**Prompt**
Produce a verbatim copy of the following records, leaving out all pictures.

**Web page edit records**

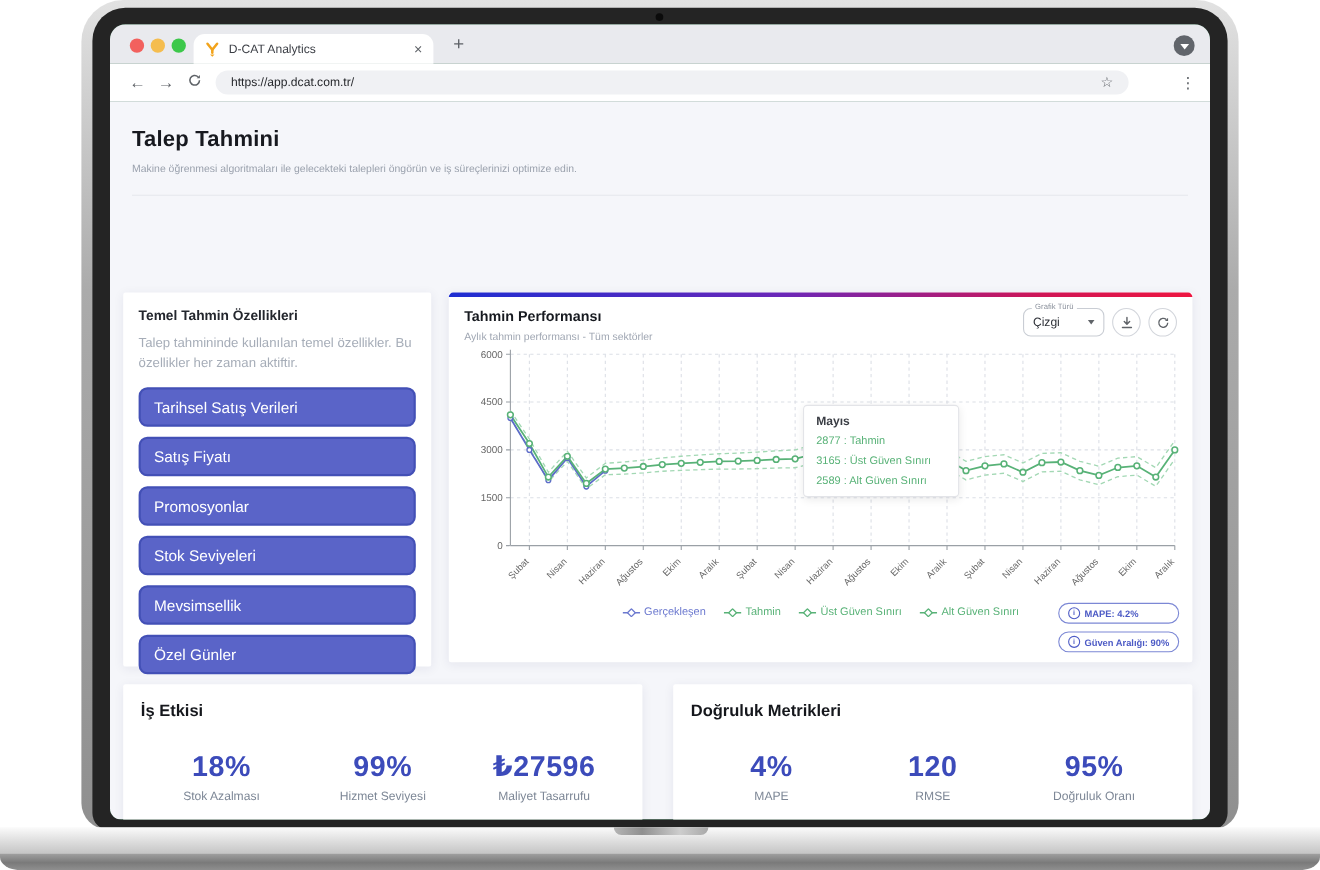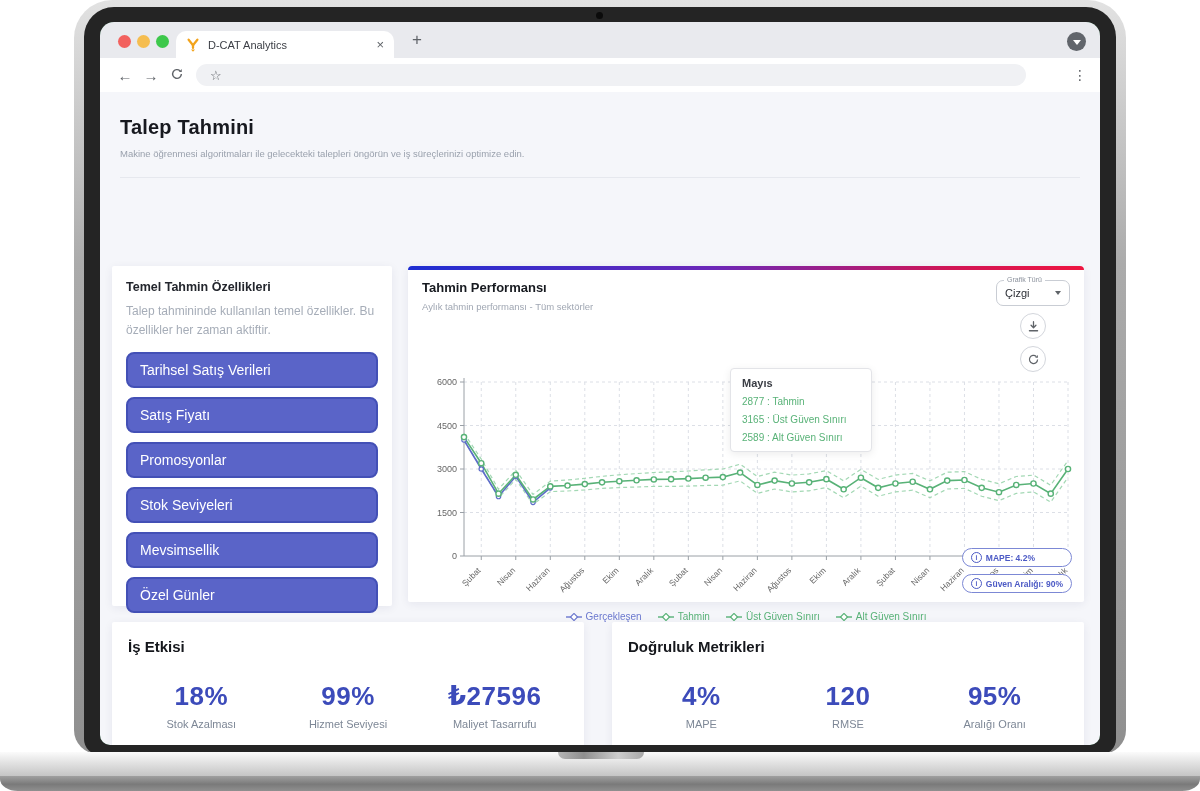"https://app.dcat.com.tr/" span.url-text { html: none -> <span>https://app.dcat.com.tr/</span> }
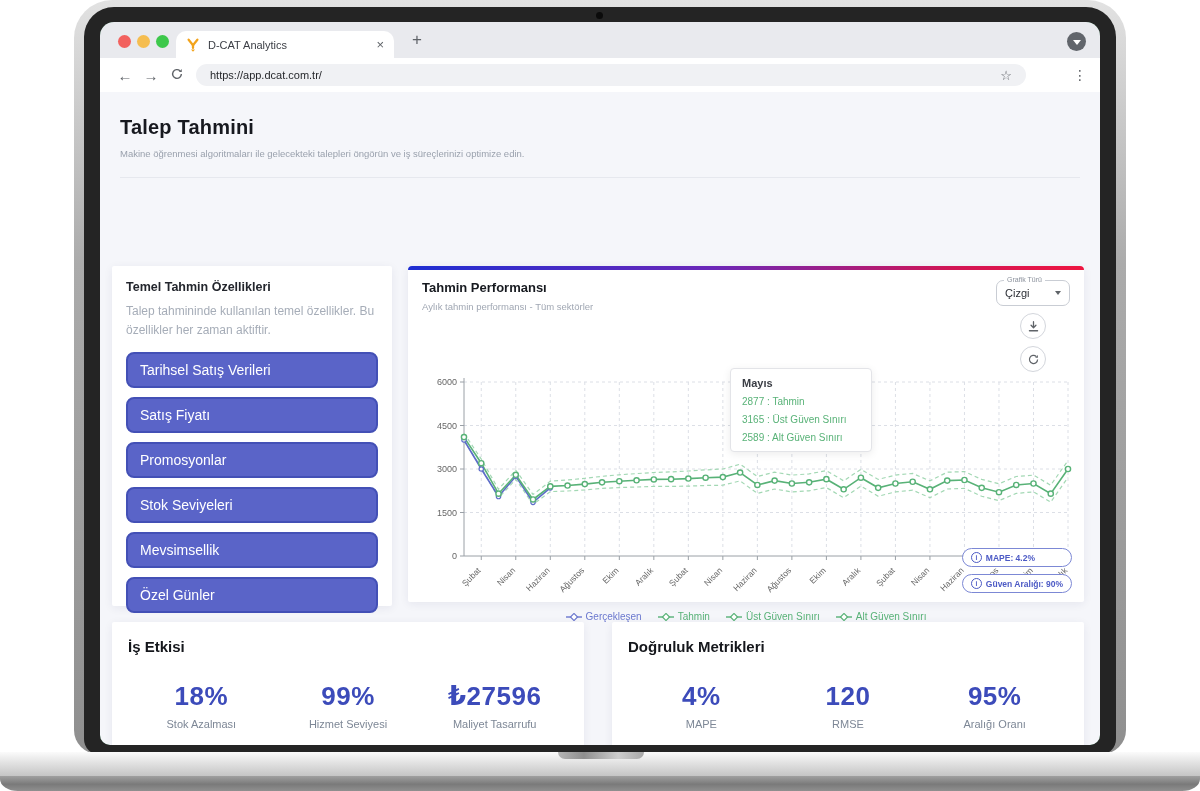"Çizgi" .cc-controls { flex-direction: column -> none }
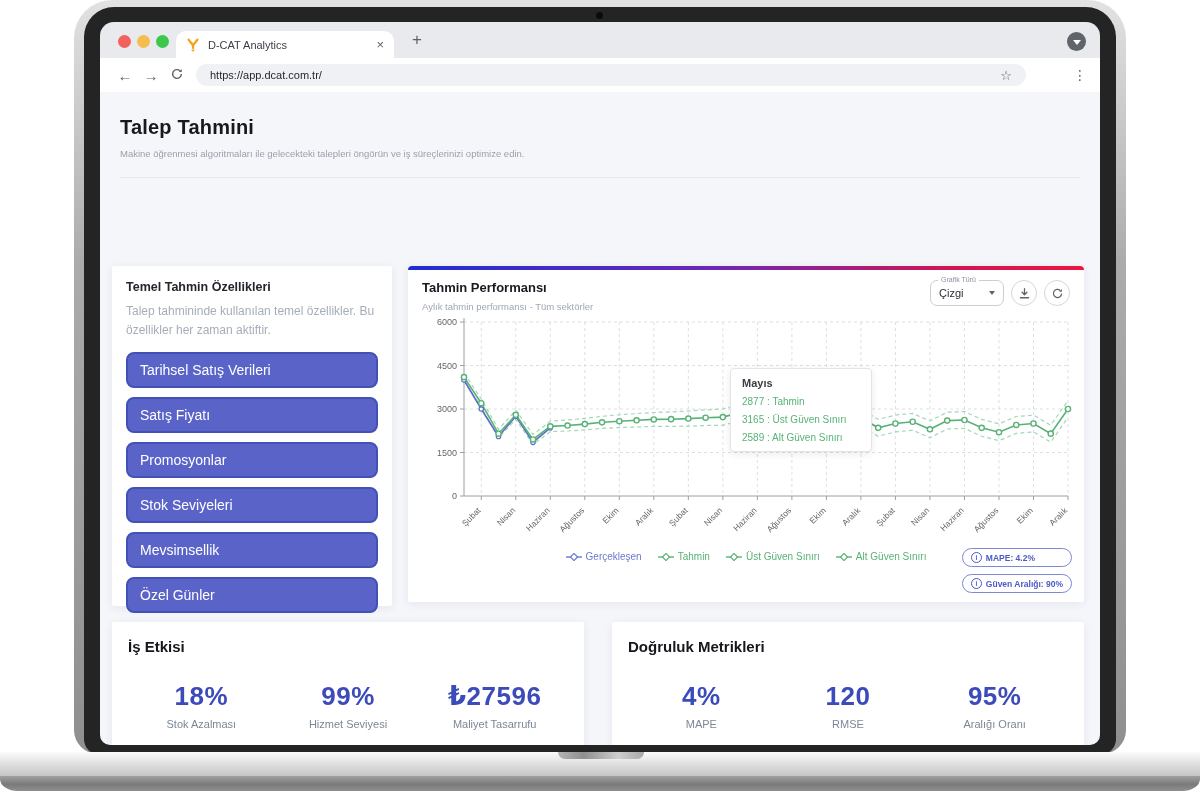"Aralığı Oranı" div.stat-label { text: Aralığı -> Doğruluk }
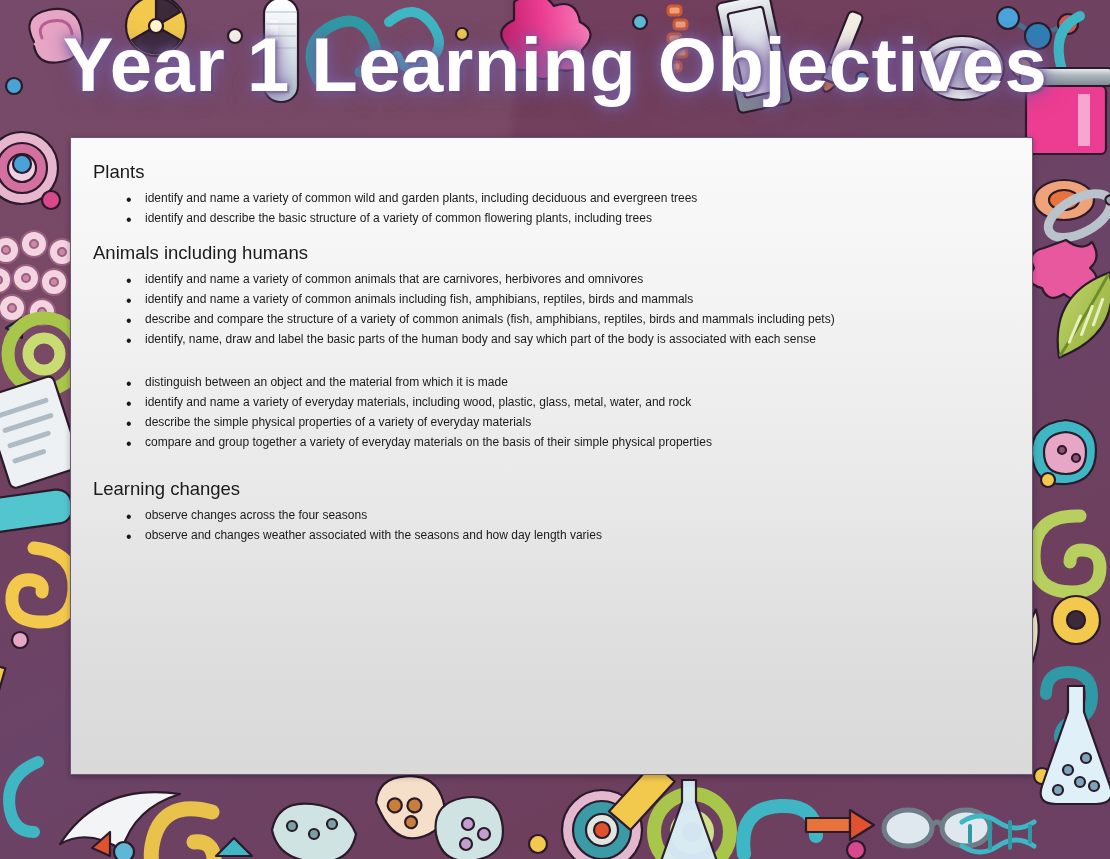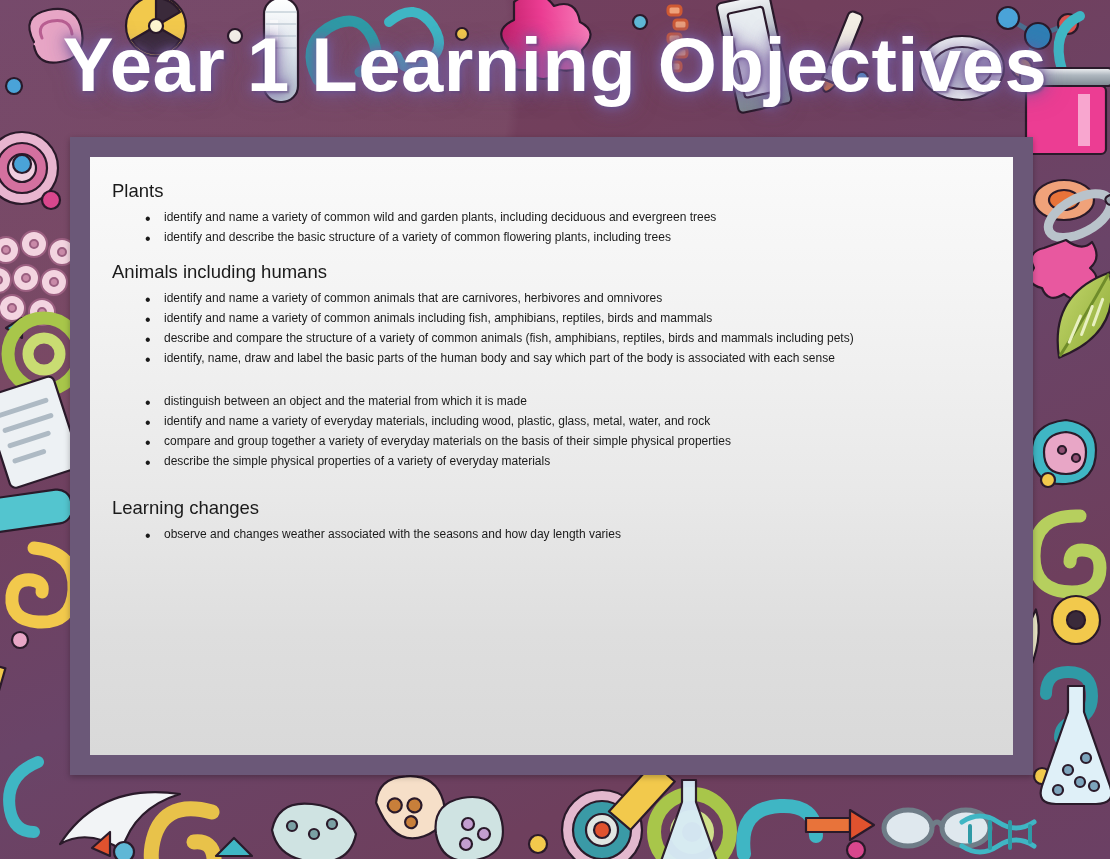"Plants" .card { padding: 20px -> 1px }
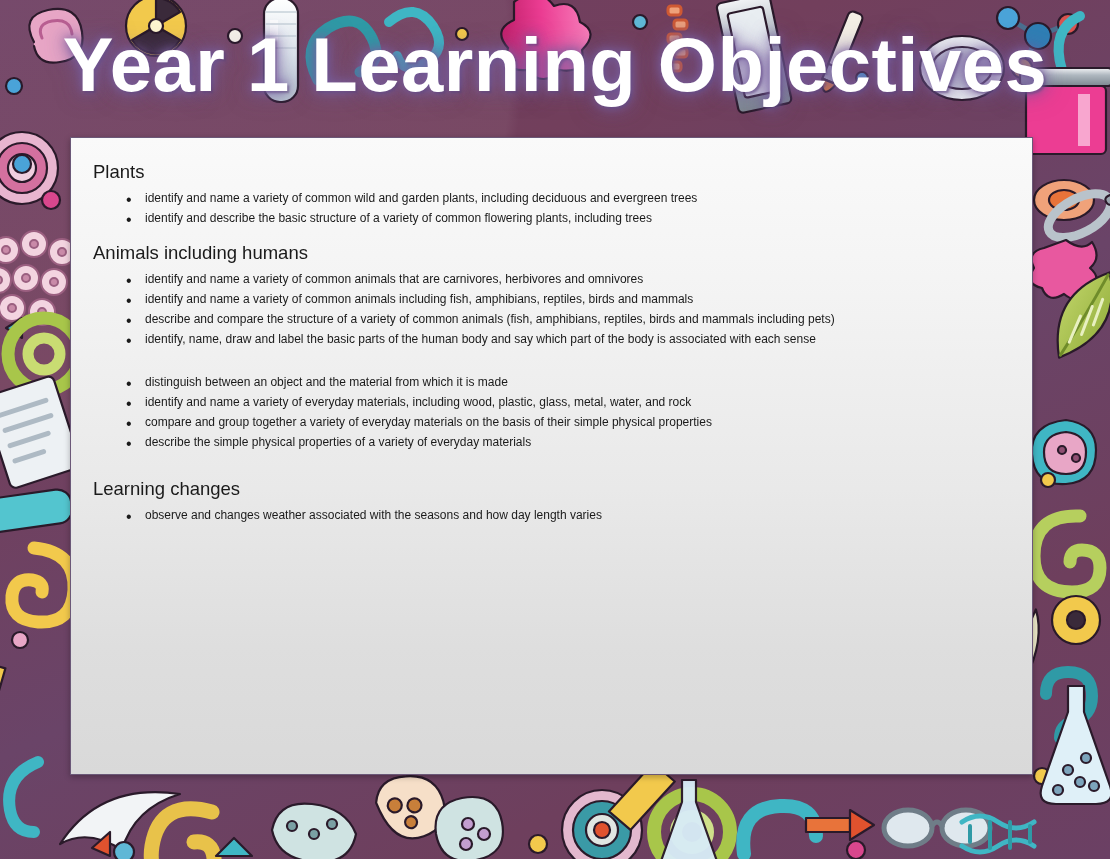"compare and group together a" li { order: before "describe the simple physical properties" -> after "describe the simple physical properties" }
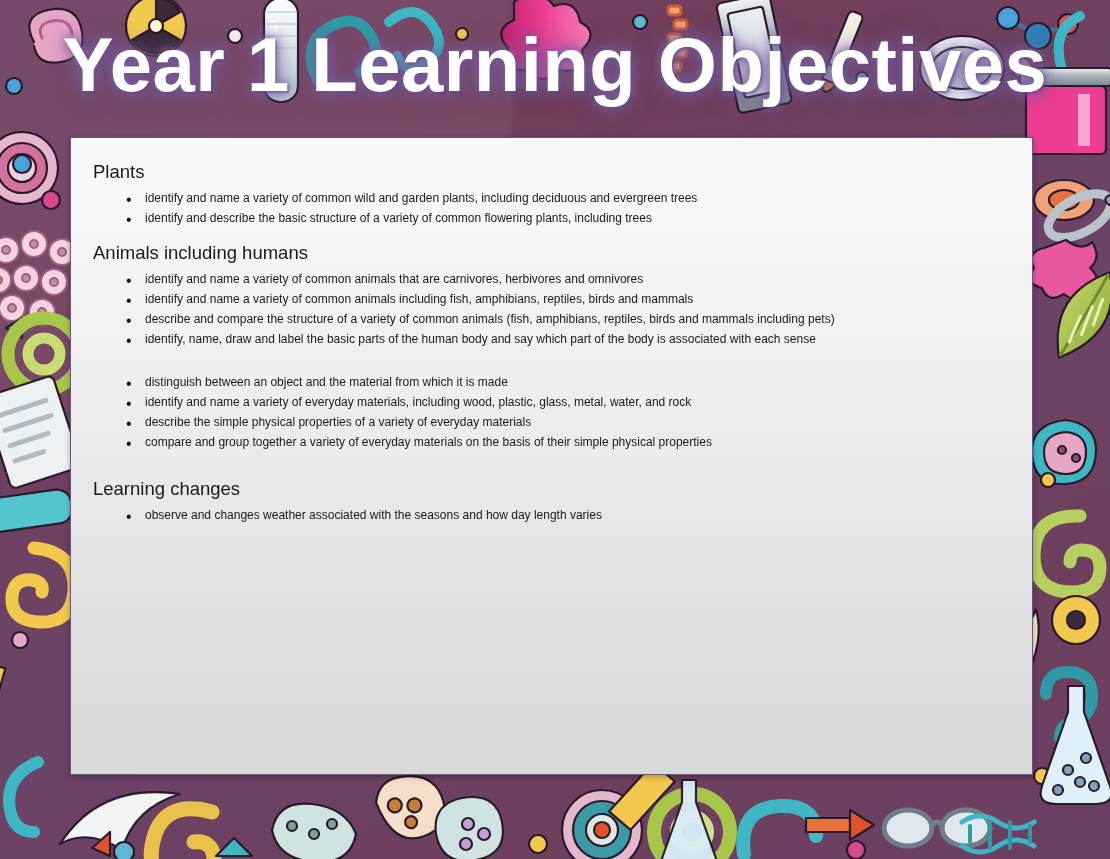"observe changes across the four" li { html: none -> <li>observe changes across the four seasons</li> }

**Final answer**
"https://app.dcat.com.tr/" span.url-text { html: none -> <span>https://app.dcat.com.tr/</span> }
"Çizgi" .cc-controls { flex-direction: column -> none }
"Aralığı Oranı" div.stat-label { text: Aralığı -> Doğruluk }
"Plants" .card { padding: 20px -> 1px }
"compare and group together a" li { order: before "describe the simple physical properties" -> after "describe the simple physical properties" }
"observe changes across the four" li { html: none -> <li>observe changes across the four seasons</li> }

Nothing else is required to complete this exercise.